The Information Systems Security Officers Guide: Establishing and Managing an Information Protection Program

Based on what you have read, consider the following questions and how you would reply to them:

• Do you believe that the basic requirements—drivers—discussed in this chapter are valid?

• Can you think of others that you would use as an ISSO?

• After the requirements are identified, in what order would you prioritize policies, procedures, plans, processes, functions, and processes?

• Why did you decide to prioritize each in the order noted?

• Do you have a process in place for valuing company information?

• If not, how do you know what to protect in a cost-effective manner?

• If you have such a process in place, is it current?

• Is it working?

• How do you know it is working cost-effectively?

• What are the functions that you as an ISSO believe are required to be a part of your InfoSec organization?

• Which ones are optional, and why?

• Which ones would never be authorized by management to be part of your InfoSec responsibilities?

• Do you use a formal, documented risk management philosophy?

• If not, how do you cost-effectively make InfoSec decisions?

• If so, is that philosophy shared with the employees so they can understand why certain InfoSec decisions are made?
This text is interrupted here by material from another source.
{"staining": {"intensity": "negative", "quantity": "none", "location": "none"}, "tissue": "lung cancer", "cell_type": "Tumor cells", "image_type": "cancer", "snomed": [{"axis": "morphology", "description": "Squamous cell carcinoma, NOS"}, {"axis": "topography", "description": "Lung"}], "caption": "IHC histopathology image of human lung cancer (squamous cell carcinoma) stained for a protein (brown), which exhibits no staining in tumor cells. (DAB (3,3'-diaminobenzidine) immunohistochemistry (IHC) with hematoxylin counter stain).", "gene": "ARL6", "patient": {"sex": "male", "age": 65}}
• Are you an integral part of the company's CEP-DR processes?

• If not, should you be?

• If so, are you involved in testing the CEP-DR plans?

• After an emergency or disaster, are you involved in verifying and validating that all the security hardware, software, and firmware are operating in accordance with the CIAPP and security specifications?

• If not, how do you know they were even turned back on by IT personnel after the systems went offline and were brought back online again?